Ratsmarathon: von Jugendrat bis Haushaltsverabschiedung
Kaarst · Diese Ratssitzung dürfte auf der Rekordliste der Mammutsitzungen ganz oben stehen: Am Donnerstag um 17 Uhr eröffnete die Stellvertretende Bürgermeisterin Uschi Baum das Gremium, gegen 1.15 Uhr war endlich Schluss.
Dazwischen lagen ereignisreiche Stunden: von Vereidigung der Bürgermeisterin Dr. Ulrike Nienhaus bis zur Debatte über den städtischen Haushaltsplanentwurf. Am Ende wurde der Haushalt mit 46 Ja- und vier Nein-Stimmen beschlossen.
Im Flügel der Freien Demokraten wurden fleißig Fotos geschossen, als Uschi Baum (FDP) ganz vorne auf dem Sitz der Bürgermeisterin Platz nahm. Dies sollte aber keine "feindliche Übernahme" werden: Als Erste Stellvertretende Bürgermeisterin eröffnete sie die Ratssitzung, um wenig später nach der Vereidigung von Dr. Nienhaus den Platz wieder zu räumen — ein hochoffizielles Prozedere. Nachdem die Bürgermeisterin ihren Amtseid geleistet hatte, nahm sie kurz Stellung zur Flüchtlingspolitik: "Wir müssen das als Chance sehen und nicht als Belastung. Die Flüchtlinge müssen die deutsche Sprache erlernen und Teil unserer Bevölkerung werden." Anschließend bekräftigte sie noch einmal ihre Wahlaussage: "Ich werde eine Bürgermeisterin für alle Menschen sein, gemeinsam müssen wir Lösungen finden." Und so nahm sie sich die Zeit, jedes Ratsmitglied per Handschlag als neue Bürgermeisterin zu begrüßen — eine schöne Geste.
Und es ging mit Vereidigungen weiter: Alfred Lempke (SPD) und Ulrich Orlinski (CDU) wurden als neue Ratsmitglieder verpflichtet.
Eine Überraschung gab es beim Tagesordnungspunkt "Fragen der Einwohner": Siebtklässler des Albert-Einstein-Gymnasiums forderten am Mikrofon die Einrichtung eines Jugendrates. Uschi Baum lud die 13-Jährigen in die nächste Sitzung des Jugendhilfeausschusses ein; hier werde man das Thema behandeln.
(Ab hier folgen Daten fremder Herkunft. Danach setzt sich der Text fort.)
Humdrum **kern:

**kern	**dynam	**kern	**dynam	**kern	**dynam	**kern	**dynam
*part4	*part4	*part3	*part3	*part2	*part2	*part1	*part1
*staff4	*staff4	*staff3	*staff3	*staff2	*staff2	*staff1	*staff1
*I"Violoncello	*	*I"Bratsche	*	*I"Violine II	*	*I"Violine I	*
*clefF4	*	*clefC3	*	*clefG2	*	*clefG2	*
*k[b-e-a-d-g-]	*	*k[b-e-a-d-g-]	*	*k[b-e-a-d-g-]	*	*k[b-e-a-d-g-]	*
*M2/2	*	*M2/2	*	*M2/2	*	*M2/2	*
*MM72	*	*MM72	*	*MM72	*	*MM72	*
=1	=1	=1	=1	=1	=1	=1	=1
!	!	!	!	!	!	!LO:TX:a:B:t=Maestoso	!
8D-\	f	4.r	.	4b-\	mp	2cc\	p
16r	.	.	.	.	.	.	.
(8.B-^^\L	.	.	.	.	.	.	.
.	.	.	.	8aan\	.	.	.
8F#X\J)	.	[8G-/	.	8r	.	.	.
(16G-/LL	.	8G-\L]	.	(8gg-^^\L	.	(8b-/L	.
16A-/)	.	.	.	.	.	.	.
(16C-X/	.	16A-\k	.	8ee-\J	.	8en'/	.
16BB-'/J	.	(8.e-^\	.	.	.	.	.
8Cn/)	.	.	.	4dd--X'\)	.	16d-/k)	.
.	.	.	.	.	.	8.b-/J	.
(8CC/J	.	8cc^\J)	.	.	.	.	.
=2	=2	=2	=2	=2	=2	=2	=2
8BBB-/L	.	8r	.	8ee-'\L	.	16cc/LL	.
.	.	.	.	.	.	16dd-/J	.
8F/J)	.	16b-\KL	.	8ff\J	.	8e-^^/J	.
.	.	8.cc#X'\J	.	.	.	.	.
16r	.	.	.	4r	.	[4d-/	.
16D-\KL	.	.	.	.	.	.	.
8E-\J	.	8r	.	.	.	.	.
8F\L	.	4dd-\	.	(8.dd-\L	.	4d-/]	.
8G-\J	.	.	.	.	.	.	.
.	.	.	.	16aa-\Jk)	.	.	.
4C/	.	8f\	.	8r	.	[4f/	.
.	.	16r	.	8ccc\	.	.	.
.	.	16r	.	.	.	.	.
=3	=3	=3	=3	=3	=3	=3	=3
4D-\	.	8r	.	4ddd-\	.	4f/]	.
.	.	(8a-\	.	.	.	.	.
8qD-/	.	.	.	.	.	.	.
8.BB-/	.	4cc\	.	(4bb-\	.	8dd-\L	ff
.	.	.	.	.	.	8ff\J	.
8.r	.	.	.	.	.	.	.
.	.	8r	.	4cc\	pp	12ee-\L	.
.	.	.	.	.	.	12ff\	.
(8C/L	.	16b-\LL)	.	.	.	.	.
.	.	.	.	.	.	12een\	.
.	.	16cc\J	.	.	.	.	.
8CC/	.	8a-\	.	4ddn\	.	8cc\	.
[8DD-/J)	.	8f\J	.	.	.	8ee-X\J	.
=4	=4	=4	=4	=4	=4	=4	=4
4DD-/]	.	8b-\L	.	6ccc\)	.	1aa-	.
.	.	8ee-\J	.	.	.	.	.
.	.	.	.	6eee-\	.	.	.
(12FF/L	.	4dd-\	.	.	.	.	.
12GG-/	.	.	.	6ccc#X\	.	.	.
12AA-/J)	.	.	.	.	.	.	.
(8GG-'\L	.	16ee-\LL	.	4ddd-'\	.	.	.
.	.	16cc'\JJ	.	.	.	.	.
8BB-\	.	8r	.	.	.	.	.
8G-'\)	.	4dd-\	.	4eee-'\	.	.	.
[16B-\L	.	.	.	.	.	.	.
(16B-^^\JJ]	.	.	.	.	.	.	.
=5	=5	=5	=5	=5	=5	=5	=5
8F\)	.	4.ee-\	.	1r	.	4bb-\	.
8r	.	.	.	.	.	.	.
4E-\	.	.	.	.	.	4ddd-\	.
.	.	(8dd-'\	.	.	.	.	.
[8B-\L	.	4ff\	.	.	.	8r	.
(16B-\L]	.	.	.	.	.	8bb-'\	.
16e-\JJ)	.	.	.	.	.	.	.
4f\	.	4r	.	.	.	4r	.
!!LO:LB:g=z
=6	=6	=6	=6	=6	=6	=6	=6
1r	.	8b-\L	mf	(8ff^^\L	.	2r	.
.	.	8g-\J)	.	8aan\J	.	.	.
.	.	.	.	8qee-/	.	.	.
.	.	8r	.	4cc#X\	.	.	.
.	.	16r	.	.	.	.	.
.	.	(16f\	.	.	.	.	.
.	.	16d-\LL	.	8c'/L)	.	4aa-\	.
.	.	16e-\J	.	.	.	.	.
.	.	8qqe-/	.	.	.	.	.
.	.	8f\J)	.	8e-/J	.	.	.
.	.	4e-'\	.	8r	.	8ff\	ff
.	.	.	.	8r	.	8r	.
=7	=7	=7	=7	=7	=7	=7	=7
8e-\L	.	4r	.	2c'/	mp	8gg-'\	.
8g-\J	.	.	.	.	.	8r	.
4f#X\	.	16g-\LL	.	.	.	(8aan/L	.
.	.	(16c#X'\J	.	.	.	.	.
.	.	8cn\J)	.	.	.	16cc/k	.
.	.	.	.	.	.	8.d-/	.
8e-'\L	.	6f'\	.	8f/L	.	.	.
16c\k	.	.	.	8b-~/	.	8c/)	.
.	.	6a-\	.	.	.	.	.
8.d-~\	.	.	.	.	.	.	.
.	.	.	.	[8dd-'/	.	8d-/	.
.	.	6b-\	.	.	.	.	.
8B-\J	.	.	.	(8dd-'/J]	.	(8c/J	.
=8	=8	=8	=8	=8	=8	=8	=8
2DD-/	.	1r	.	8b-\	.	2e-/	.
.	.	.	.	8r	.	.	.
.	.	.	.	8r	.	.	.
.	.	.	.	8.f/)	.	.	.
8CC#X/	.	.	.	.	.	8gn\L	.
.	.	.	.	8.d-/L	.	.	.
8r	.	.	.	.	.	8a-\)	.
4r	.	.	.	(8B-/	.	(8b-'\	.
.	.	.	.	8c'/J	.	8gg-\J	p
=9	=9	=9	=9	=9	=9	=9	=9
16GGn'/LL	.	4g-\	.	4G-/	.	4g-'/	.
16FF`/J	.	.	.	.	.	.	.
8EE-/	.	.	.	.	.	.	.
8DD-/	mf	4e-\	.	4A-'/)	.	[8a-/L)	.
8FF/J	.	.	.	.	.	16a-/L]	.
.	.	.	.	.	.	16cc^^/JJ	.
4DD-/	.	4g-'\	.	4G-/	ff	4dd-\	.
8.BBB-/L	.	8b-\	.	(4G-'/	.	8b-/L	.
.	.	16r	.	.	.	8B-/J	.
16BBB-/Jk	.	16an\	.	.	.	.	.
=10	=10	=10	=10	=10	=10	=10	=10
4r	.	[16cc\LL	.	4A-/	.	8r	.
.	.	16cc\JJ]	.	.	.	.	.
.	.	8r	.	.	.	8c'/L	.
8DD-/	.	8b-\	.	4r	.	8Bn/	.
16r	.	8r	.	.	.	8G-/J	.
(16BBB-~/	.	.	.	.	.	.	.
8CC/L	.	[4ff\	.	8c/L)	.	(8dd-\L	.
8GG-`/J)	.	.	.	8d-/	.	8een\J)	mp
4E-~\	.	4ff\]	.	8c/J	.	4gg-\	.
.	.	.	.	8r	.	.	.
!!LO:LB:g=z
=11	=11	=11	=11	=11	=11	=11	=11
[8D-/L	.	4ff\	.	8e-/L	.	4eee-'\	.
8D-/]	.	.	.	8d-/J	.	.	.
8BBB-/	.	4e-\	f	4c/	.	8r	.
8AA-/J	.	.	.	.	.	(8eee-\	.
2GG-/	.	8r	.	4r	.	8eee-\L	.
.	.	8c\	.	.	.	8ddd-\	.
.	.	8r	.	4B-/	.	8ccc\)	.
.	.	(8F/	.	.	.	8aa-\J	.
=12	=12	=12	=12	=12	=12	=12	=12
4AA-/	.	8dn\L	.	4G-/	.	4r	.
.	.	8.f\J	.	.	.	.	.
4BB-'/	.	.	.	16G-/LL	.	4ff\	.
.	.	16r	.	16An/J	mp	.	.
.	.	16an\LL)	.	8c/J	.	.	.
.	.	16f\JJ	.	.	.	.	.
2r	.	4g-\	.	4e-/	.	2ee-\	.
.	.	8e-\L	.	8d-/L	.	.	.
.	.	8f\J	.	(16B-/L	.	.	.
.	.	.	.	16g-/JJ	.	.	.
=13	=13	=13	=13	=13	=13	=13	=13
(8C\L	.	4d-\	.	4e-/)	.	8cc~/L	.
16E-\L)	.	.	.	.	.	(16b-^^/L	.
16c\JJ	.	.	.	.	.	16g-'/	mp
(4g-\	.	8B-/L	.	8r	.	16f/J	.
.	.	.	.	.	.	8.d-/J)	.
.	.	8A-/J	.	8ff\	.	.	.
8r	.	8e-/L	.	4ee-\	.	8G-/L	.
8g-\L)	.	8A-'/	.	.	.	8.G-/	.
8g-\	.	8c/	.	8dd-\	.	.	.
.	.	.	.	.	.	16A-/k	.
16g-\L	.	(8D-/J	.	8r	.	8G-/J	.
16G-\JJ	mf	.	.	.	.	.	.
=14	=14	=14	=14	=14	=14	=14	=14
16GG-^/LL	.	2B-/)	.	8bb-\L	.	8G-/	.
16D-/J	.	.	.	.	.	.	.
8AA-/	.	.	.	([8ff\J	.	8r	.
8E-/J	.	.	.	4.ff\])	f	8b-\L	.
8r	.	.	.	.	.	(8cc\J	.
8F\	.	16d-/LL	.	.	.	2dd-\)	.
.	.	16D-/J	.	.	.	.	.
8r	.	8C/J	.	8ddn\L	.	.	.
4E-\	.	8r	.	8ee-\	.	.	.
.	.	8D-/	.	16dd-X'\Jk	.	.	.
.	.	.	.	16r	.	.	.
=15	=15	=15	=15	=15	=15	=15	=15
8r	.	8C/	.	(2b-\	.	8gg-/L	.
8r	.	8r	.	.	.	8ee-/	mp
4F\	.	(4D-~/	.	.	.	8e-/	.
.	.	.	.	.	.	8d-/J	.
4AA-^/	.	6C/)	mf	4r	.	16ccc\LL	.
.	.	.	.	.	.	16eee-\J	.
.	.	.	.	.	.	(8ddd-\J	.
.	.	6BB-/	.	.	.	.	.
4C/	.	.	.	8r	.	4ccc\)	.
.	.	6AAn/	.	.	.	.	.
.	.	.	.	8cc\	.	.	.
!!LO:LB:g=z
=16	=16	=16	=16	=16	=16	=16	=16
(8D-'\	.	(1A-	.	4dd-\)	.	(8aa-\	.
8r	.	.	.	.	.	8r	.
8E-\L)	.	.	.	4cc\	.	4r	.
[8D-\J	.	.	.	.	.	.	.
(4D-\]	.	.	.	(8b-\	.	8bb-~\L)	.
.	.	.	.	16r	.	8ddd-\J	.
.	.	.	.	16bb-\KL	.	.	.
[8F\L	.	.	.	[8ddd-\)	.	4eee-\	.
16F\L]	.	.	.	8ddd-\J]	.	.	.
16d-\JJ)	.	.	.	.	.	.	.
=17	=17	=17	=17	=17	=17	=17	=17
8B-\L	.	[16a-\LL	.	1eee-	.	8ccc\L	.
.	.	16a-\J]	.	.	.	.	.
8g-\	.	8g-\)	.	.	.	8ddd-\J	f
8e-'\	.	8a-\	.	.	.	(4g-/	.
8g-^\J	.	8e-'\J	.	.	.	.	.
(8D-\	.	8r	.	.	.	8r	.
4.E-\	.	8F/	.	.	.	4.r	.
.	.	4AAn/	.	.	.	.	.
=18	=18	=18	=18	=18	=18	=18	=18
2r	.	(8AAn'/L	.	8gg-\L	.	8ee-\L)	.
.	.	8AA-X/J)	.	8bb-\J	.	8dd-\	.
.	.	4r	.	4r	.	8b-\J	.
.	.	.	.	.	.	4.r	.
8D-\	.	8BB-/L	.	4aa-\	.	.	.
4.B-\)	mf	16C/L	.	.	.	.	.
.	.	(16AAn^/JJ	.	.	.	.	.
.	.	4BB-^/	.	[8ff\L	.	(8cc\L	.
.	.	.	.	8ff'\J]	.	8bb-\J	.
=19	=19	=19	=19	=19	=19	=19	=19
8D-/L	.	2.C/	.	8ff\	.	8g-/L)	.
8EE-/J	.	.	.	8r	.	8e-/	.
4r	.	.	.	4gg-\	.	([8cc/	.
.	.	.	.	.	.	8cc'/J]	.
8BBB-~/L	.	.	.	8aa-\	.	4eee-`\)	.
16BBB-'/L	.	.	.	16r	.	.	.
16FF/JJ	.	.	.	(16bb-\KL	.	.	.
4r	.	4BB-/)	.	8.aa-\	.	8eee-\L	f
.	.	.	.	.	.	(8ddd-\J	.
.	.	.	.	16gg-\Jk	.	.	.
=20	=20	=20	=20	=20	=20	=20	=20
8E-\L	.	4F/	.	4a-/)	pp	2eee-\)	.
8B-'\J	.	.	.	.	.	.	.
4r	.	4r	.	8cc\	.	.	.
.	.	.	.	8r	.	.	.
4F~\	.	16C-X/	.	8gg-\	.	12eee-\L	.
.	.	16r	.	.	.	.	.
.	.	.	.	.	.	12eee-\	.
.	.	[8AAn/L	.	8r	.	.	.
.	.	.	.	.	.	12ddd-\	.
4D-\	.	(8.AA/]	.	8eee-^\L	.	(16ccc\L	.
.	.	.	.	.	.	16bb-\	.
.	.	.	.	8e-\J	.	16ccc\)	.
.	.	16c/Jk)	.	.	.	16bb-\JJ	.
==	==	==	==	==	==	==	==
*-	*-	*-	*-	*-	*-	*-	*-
Dann wurde es kompliziert: Im Sozial- und im Planungsausschuss ist je ein Mitglied der Zentrumsfraktion ausgeschieden (wir berichteten). Wer darf jetzt nachrücken? Professor Dr. Michael Schmitz von der Fachhochschule für öffentliche Verwaltung NRW beantwortete zahlreiche Fragen zu diesem Thema. Fazit: Der Rat hat sich seinerzeit für Ausschüsse mit 17 Sitzen entschieden, also muss aufgestockt werden — entweder beschließt der Rat einstimmig den Nachfolger oder der Ausschuss wird aufgelöst und neu formiert.
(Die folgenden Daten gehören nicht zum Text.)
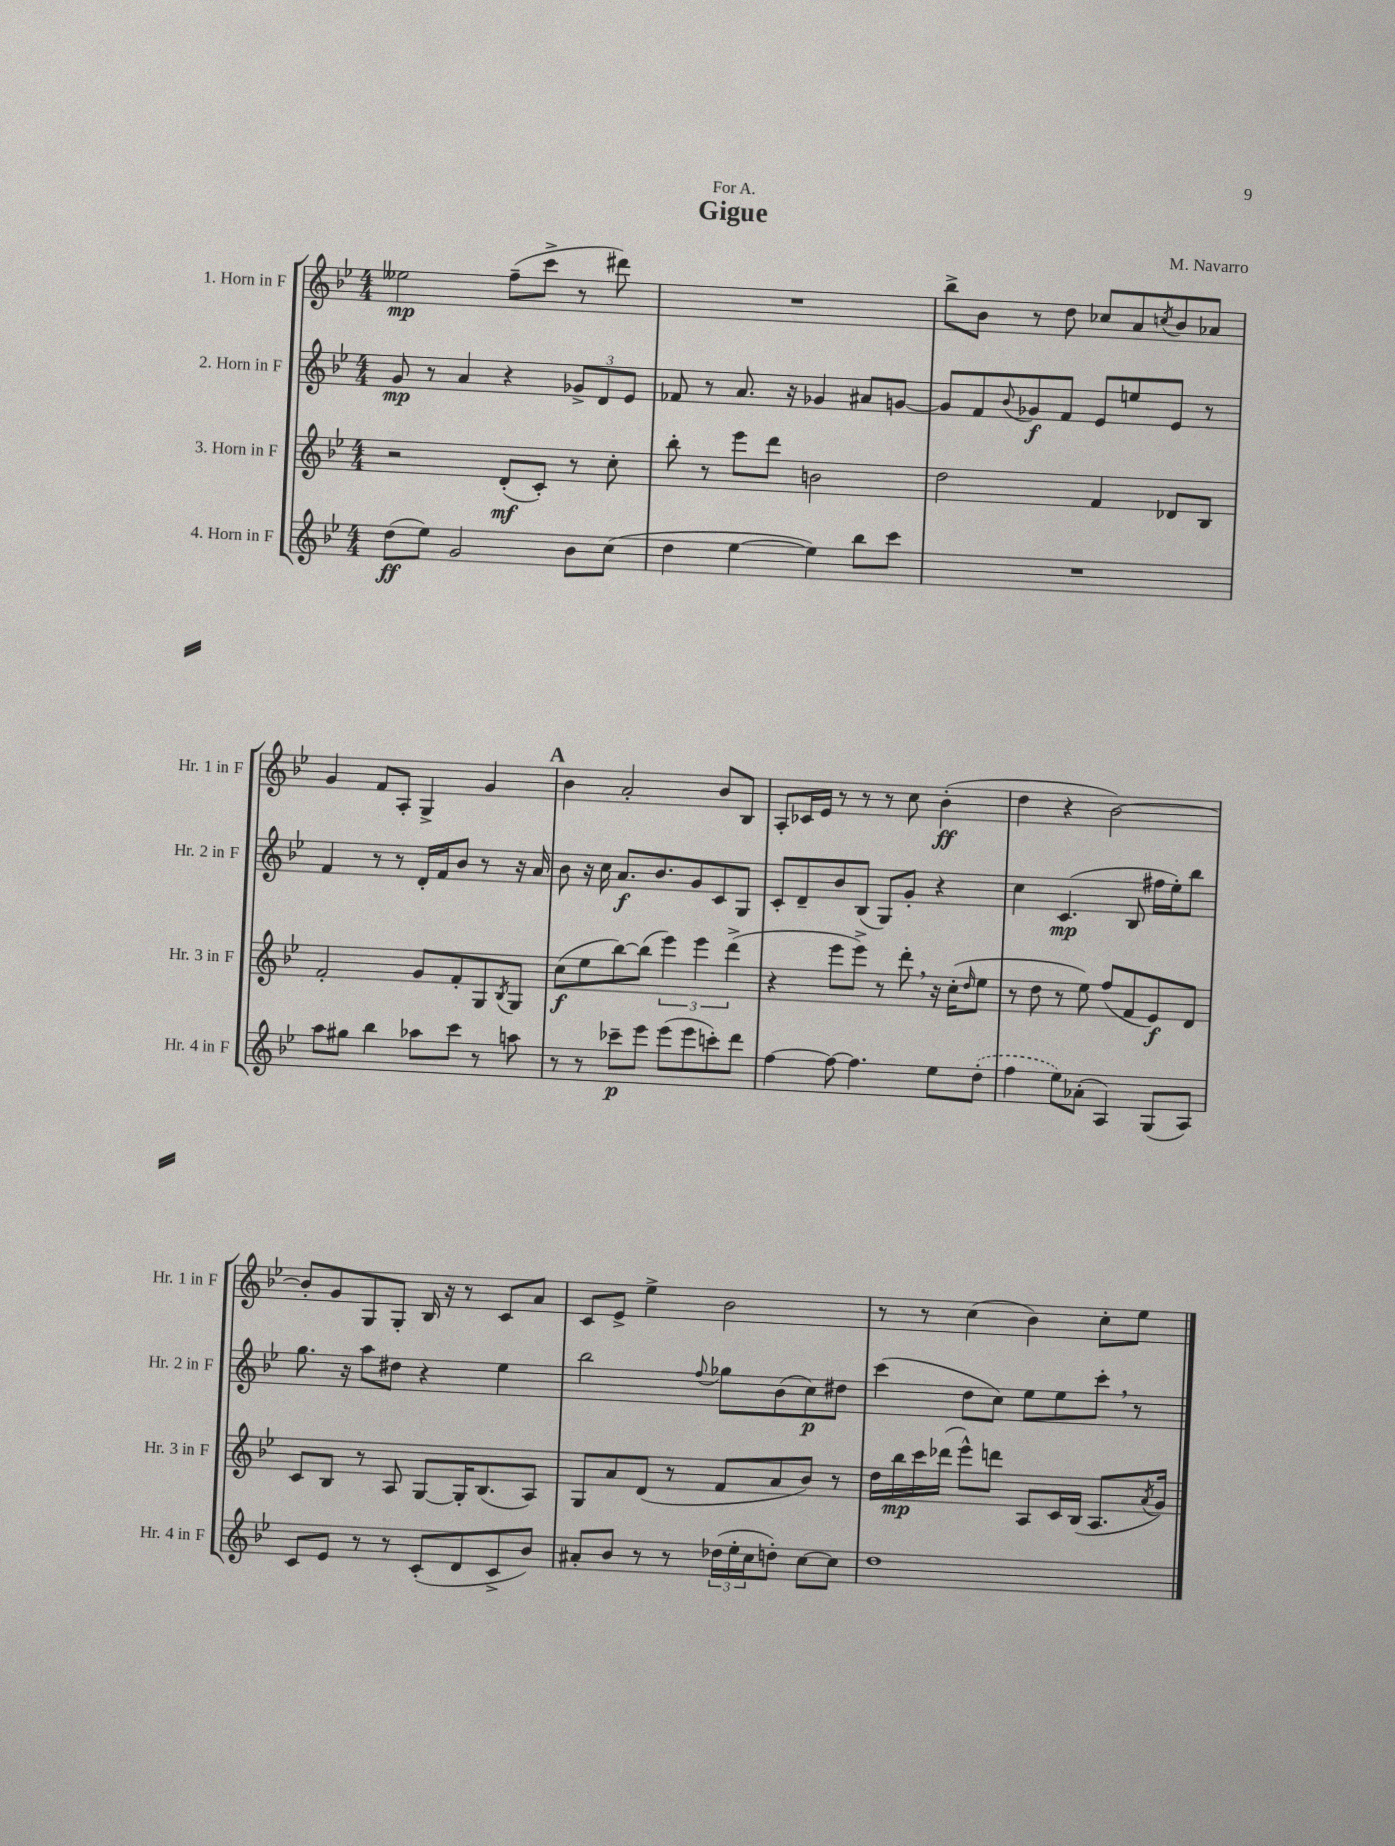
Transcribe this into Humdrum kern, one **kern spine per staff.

Nach einer Pause wurden die Haushaltsreden gehalten. Bereits zuvor hatte die CDU signalisiert, dass sie einer von der Verwaltung vorgeschlagene Erhöhung der Grundsteuer B nicht zustimmen werde. Und genau das war bisher der Knackpunkt — Parteien aus dem Fünfer-Bündnis hätten so dem Haushalt nicht zugestimmt. Schließlich wurde das rund 380 Seiten starke Zahlenwerk mit einer deutlichen Mehrheit verabschiedet. Allerdings nicht ohne mahnende Worte von Dr. Nienhaus mit Blick auf die Grundsteuer B: "Wir werden langfristig nicht um eine Erhöhung herum kommen. Jetzt nehme ich Sie beim Wort und erwarte weitere Konsolidierungsbemühungen." Auch CDU-Chef Lars Christoph hält eine Erhöhung im kommenden Jahr für "wahrscheinlich notwendig". Doch vorerst sollen die Bürger nicht damit belastet werden.